Amazing discovery of green algae which could save the world

Melting icebergs, so long the iconic image of global warming, are triggering a natural process that could delay or even end climate change, British scientists have found.

A team working on board the Royal Navy’s HMS Endurance off the coast of Antarctica have discovered tiny particles of iron are released into the sea as the ice melts.

The iron feeds algae, which blooms and sucks up damaging carbon dioxide (CO2), then sinks, locking away the harmful greenhouse gas for hundreds of years.

The team think the process could hold the key to staving off globally rising temperatures.

Lead researcher Professor Rob Raiswell, from Leeds University, said: ‘The Earth itself seems to want to save us.’

As a result of the findings, a ground-breaking experiment will be held this month off the British island of South Georgia, 800 miles south east of the Falklands. It will see if the phenomenon could be harnessed to contain rising
carbon emissions.

Researchers will use several tons of iron sulphate to create an artificial bloom of algae. The patch will be so large it
will be visible from space.

Scientists already knew that releasing iron into the sea stimulates the growth of algae. But environmentalists had warned that to do so artificially might damage the planet’s fragile ecosystem.

Last year, the UN banned iron fertilisation in the Great Southern Ocean.

However, the new findings show the mechanism has actually been operating naturally for millions of years within the isolated southern waters.
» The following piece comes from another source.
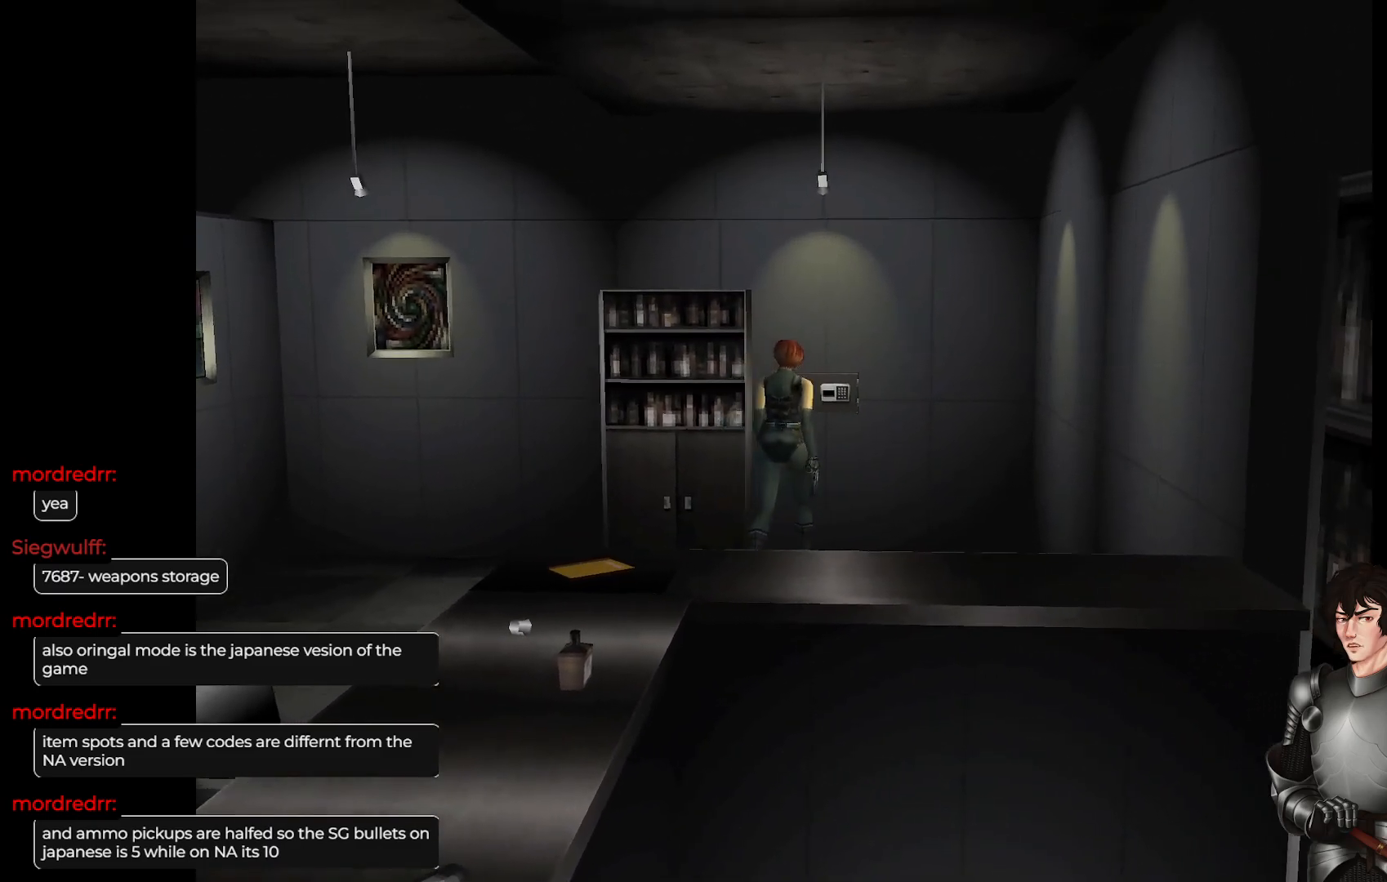
{"buttons": [], "left_stick": "center", "right_stick": "center", "events": [[100, "L1", "up"], [117, "left_stick", "up-left"], [267, "left_stick", "center"], [333, "R2", "down"], [467, "R2", "up"]]}
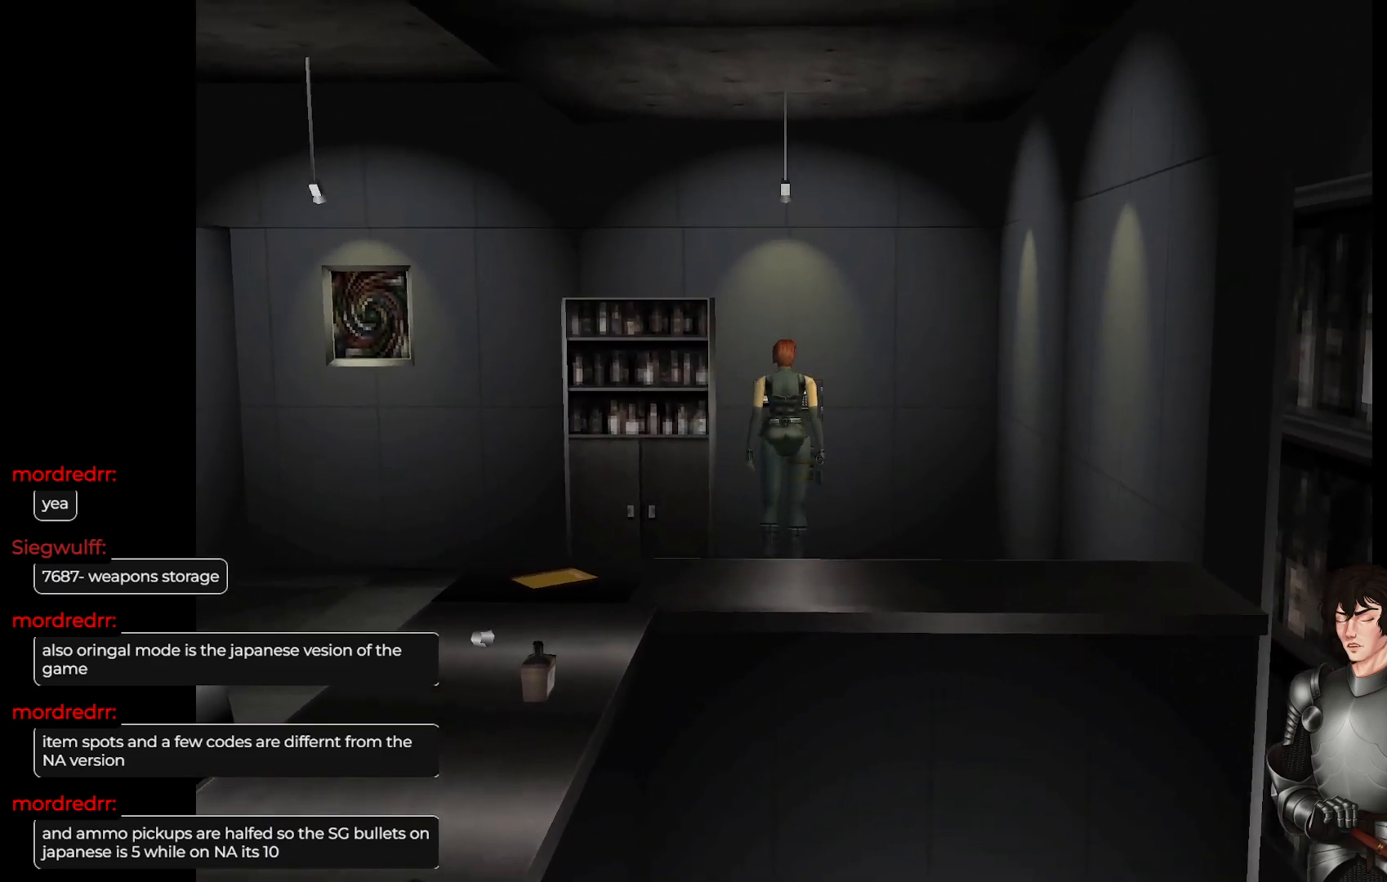
{"buttons": [], "left_stick": "up", "right_stick": "center", "events": [[317, "left_stick", "up"]]}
And it has led to the researchers being granted permission by the UN to move ahead with the experiment.

The scientist who will lead the next stage of the study, Professor Victor Smetacek, said: ‘The gas is sure to
be out of the Earth’s atmosphere for several hundred years.’

The aim is to discover whether artificially fertilising the area will create more algae in the Great Southern Ocean. That ocean is an untapped resource for soaking up CO2 because it doesn’t have much iron, unlike other seas.

It covers 20million square miles, and scientists say that if this could all be treated with iron, the resulting algae would remove three-and-a-half gigatons of carbon dioxide. This is equivalent to one eighth of all emissions annually created by burning fossil fuels such as oil, gas and coal.

It would also be equal to removing all carbon dioxide emitted from every power plant, chimney and car exhaust in the rapidly expanding industries of India and Japan.